From the data below, copy out word for word every line starting at the line that contains "Λίστα επιθυμιών" and ending at the line that contains "Generalitat Valenciana", with both of those lines included. Leave the pictures out.

RECORDS FOR THE EXERCISE:

☆ ☆ ☆

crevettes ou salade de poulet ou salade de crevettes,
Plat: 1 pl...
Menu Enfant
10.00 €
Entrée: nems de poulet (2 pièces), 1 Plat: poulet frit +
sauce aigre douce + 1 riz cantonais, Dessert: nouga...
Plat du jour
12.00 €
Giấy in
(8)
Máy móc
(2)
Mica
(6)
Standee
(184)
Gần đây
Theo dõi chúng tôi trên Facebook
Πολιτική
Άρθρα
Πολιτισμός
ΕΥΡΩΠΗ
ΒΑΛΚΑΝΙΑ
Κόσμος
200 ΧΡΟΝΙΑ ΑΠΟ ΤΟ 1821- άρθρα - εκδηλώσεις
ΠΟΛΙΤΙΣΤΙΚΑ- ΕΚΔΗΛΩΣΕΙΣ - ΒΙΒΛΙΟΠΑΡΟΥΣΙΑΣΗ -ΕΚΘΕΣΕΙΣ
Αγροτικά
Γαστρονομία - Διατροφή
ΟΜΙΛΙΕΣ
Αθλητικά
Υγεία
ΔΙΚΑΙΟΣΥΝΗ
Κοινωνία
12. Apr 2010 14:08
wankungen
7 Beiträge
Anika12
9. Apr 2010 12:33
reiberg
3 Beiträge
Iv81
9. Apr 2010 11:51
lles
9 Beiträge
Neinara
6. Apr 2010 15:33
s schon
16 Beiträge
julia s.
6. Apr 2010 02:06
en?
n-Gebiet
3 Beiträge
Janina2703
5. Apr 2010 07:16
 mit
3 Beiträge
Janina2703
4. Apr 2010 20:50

☆ ☆ ☆

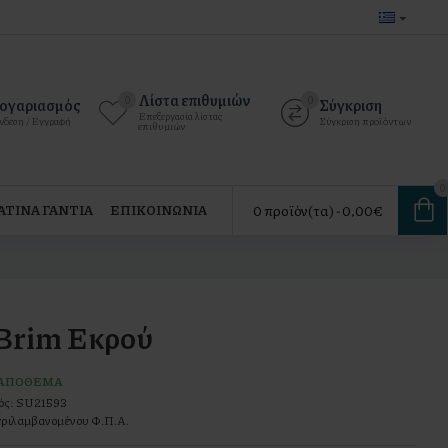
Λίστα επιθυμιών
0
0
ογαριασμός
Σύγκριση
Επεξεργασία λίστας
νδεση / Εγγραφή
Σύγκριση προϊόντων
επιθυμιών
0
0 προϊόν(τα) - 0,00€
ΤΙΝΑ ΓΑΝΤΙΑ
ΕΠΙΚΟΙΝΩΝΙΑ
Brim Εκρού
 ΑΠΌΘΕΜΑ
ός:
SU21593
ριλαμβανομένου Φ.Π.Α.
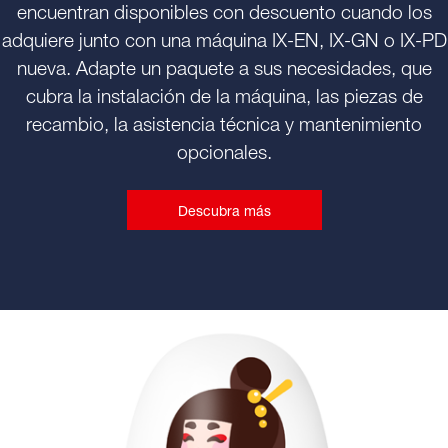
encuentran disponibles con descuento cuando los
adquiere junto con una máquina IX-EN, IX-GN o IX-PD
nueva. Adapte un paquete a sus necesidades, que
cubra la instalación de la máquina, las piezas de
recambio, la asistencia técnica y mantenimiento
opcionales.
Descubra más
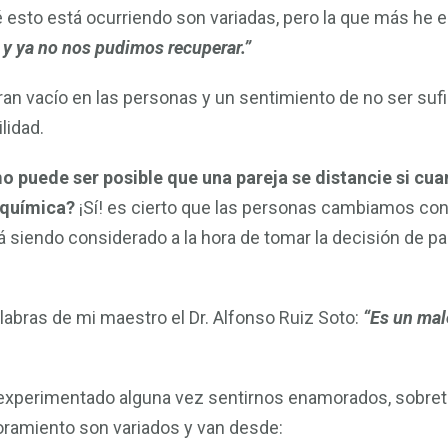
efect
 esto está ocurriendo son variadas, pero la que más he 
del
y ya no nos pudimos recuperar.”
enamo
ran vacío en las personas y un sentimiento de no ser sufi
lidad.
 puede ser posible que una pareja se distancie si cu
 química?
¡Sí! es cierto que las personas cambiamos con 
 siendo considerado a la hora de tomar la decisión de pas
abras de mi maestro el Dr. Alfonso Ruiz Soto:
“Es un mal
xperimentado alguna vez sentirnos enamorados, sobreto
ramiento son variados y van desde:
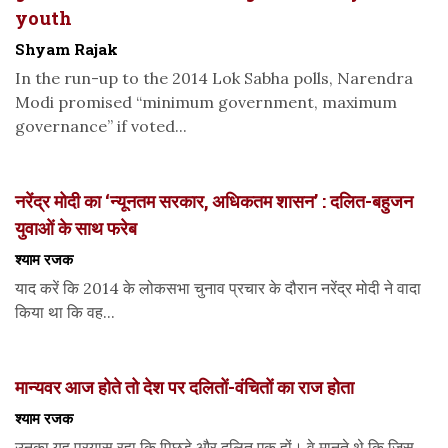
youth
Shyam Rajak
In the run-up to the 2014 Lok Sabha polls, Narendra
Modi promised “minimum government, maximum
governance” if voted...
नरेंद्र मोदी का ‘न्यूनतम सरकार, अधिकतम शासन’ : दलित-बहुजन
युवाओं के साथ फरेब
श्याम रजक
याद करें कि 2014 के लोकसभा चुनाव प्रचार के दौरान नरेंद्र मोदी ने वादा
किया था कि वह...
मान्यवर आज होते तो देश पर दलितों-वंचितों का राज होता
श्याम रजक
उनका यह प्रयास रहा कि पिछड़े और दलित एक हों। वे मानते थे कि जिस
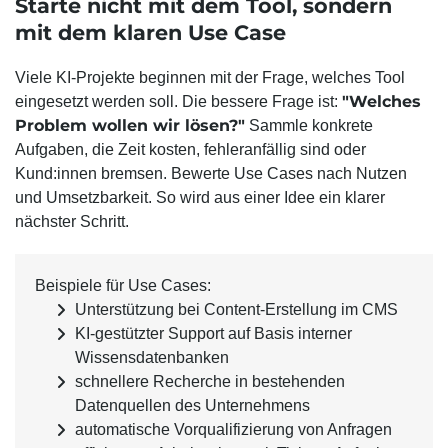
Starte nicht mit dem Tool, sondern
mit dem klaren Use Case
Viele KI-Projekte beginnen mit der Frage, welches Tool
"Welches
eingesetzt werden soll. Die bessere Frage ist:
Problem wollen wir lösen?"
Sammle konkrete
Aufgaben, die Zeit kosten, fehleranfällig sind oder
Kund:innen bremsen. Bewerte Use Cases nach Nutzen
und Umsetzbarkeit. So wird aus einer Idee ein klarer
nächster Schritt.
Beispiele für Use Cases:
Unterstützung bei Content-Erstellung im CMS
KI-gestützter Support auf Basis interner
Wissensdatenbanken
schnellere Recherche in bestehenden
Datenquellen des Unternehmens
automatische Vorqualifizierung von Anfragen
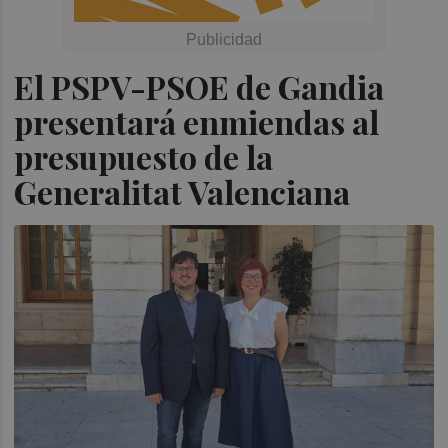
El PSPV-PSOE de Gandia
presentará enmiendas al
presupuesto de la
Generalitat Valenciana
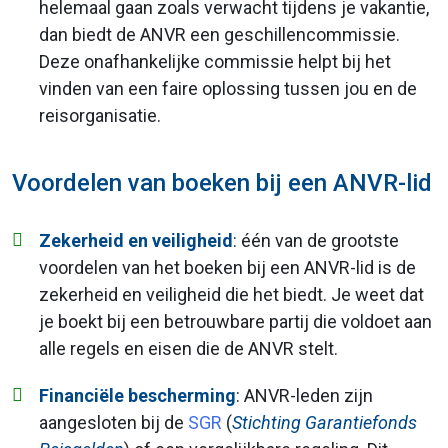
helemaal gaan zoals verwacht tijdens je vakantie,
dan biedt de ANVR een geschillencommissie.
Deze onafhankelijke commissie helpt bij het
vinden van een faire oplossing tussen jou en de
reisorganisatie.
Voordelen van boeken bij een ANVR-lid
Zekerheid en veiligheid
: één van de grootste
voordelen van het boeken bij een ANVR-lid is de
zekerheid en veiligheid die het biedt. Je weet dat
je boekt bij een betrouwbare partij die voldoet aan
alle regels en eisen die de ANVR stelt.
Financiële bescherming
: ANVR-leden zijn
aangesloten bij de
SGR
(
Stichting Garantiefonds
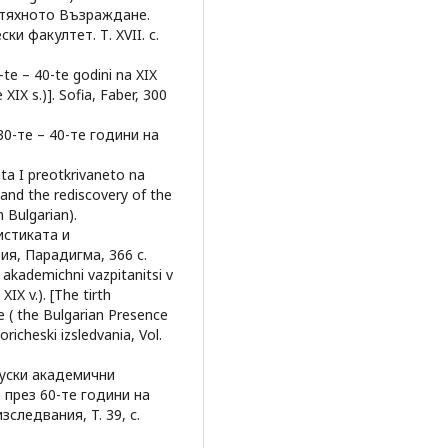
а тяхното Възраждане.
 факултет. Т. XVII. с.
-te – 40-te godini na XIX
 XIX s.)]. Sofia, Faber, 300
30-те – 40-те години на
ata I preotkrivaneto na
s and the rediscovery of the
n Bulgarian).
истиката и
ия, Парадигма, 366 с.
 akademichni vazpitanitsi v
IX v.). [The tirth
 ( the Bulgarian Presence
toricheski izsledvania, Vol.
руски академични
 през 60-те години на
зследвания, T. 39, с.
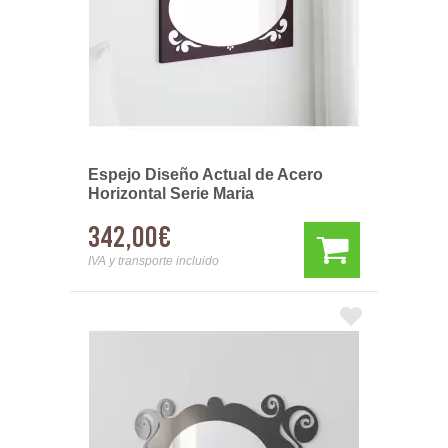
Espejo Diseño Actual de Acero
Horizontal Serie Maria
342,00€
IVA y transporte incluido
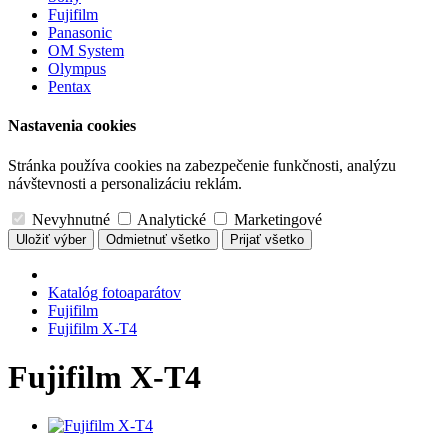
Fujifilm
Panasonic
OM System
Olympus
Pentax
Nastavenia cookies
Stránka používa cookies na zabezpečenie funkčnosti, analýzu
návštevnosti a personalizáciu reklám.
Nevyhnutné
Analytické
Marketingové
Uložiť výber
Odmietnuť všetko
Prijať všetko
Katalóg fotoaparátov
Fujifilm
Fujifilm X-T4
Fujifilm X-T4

☆ ☆ ☆

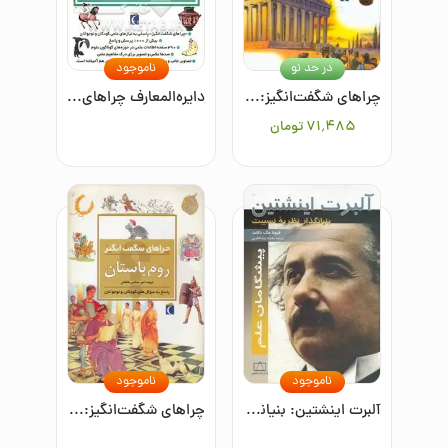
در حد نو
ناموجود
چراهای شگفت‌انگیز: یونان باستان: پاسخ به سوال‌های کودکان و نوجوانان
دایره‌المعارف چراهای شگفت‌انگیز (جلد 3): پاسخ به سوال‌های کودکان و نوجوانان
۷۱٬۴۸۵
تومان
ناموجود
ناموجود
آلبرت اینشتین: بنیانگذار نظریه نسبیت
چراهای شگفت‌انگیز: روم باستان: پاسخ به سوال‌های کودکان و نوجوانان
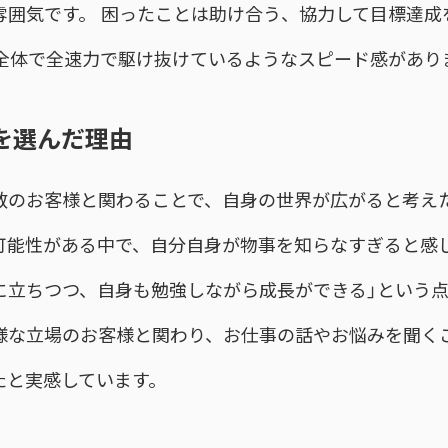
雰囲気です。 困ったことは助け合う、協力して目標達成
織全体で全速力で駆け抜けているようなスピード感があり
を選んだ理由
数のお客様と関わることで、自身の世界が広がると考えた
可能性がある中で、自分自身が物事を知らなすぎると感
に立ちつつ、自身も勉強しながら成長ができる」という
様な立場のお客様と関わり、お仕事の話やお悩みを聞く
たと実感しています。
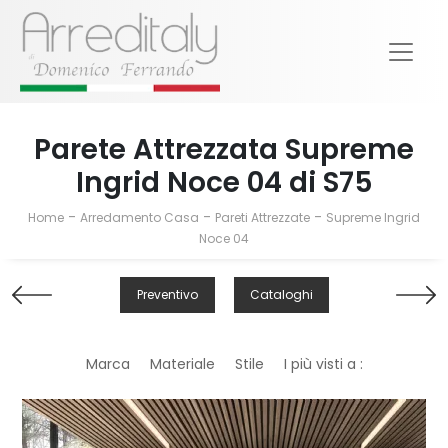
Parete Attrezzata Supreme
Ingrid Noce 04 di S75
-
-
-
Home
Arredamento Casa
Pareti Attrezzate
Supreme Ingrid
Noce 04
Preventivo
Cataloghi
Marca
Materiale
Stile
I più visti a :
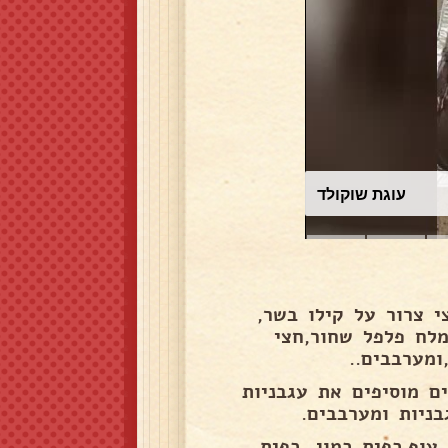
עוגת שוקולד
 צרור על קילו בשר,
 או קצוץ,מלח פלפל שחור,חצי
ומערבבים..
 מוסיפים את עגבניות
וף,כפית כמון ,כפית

☆ ☆ ☆

WRITTEN RESPONSE:
Λίστα επιθυμιών
0
0
ογαριασμός
Σύγκριση
Επεξεργασία λίστας
νδεση / Εγγραφή
Σύγκριση προϊόντων
επιθυμιών
0
0 προϊόν(τα) - 0,00€
ΤΙΝΑ ΓΑΝΤΙΑ
ΕΠΙΚΟΙΝΩΝΙΑ
Brim Εκρού
 ΑΠΌΘΕΜΑ
ός:
SU21593
ριλαμβανομένου Φ.Π.Α.
encuentran disponibles con descuento cuando los
adquiere junto con una máquina IX-EN, IX-GN o IX-PD
nueva. Adapte un paquete a sus necesidades, que
cubra la instalación de la máquina, las piezas de
recambio, la asistencia técnica y mantenimiento
opcionales.
Descubra más
efect
 esto está ocurriendo son variadas, pero la que más he 
del
y ya no nos pudimos recuperar.”
enamo
ran vacío en las personas y un sentimiento de no ser sufi
lidad.
 puede ser posible que una pareja se distancie si cu
 química?
¡Sí! es cierto que las personas cambiamos con 
 siendo considerado a la hora de tomar la decisión de pas
abras de mi maestro el Dr. Alfonso Ruiz Soto:
“Es un mal
xperimentado alguna vez sentirnos enamorados, sobreto
ramiento son variados y van desde:
youth
Shyam Rajak
In the run-up to the 2014 Lok Sabha polls, Narendra
Modi promised “minimum government, maximum
governance” if voted...
नरेंद्र मोदी का ‘न्यूनतम सरकार, अधिकतम शासन’ : दलित-बहुजन
युवाओं के साथ फरेब
श्याम रजक
याद करें कि 2014 के लोकसभा चुनाव प्रचार के दौरान नरेंद्र मोदी ने वादा
किया था कि वह...
मान्यवर आज होते तो देश पर दलितों-वंचितों का राज होता
श्याम रजक
उनका यह प्रयास रहा कि पिछड़े और दलित एक हों। वे मानते थे कि जिस
Starte nicht mit dem Tool, sondern
mit dem klaren Use Case
Viele KI-Projekte beginnen mit der Frage, welches Tool
"Welches
eingesetzt werden soll. Die bessere Frage ist:
Problem wollen wir lösen?"
Sammle konkrete
Aufgaben, die Zeit kosten, fehleranfällig sind oder
Kund:innen bremsen. Bewerte Use Cases nach Nutzen
und Umsetzbarkeit. So wird aus einer Idee ein klarer
nächster Schritt.
Beispiele für Use Cases:
Unterstützung bei Content-Erstellung im CMS
KI-gestützter Support auf Basis interner
Wissensdatenbanken
schnellere Recherche in bestehenden
Datenquellen des Unternehmens
automatische Vorqualifizierung von Anfragen
El PSPV-PSOE de Gandia
presentará enmiendas al
presupuesto de la
Generalitat Valenciana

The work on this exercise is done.